Le Code pénal japonais accorde-t-il une importance suffisante aux droits des familles des personnes assassinées ? Le journaliste Fujii Seiji a enquêté auprès de plusieurs de ces familles et émet des doutes sur la thèse abolitionniste de la peine de mort.

La malédiction du schéma « État contre accusé »

Au Japon, la victime n’a pendant longtemps été traitée que comme une des « preuves » dans les procès, mais grâce notamment aux efforts de M. Motomura dont nous avons parlé plus haut, le système a été un peu élargi depuis dix ans pour permettre jusqu’à un certain degré la participation des victimes. Les sanctions ont aussi été renforcées. Mais je ne pense pas que la manière dont le système fonctionne permette d’apaiser un tant soit peu leur désir de vengeance. L’état actuel du droit et du système autour des victimes de crimes n’a pas beaucoup changé depuis l’époque où il limitait leur participation pour protéger les agresseurs.
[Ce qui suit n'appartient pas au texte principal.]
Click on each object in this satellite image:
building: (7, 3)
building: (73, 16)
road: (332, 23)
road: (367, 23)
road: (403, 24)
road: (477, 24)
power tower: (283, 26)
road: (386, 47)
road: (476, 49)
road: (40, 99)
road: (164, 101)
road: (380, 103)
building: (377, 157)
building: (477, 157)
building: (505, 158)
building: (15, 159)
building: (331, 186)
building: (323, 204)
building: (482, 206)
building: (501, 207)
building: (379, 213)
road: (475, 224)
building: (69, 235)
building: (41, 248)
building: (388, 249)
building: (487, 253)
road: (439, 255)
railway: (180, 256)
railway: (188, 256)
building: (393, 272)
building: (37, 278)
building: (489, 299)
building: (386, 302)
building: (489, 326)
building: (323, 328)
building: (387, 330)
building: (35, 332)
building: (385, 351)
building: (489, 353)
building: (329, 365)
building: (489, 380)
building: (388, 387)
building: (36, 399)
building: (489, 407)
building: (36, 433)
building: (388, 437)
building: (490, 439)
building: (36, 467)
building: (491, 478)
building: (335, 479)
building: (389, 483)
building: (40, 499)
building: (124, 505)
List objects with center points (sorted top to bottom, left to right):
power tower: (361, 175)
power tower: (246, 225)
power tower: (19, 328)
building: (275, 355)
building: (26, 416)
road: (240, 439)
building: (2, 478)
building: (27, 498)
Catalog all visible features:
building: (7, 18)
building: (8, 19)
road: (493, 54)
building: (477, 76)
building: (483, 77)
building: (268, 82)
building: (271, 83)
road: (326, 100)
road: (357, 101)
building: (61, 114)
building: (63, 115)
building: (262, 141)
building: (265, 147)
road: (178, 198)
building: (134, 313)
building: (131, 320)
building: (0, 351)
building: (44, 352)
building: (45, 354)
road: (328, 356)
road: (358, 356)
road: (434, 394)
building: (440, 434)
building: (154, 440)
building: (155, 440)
Le système des jurys populaires est peut-être un succès dans la mesure où il a introduit les « sentiments des citoyens » représentés par les jurés, mais il a abouti à une diminution des opportunités offertes aux familles de victimes de participer au processus de détermination des peines. En effet, la défense, l’accusation et le juge s’entendent lors de la réunion avant le procès sur les preuves qu’ils comptent introduire, et le procès suit le modèle dont les trois parties ont convenu. De plus, la sanction est de fait confiée au juge professionnel. Alors qu’en principe le processus d’appel devait accorder la priorité au jugement en première instance, les choses ne se passent pas en réalité de cette façon.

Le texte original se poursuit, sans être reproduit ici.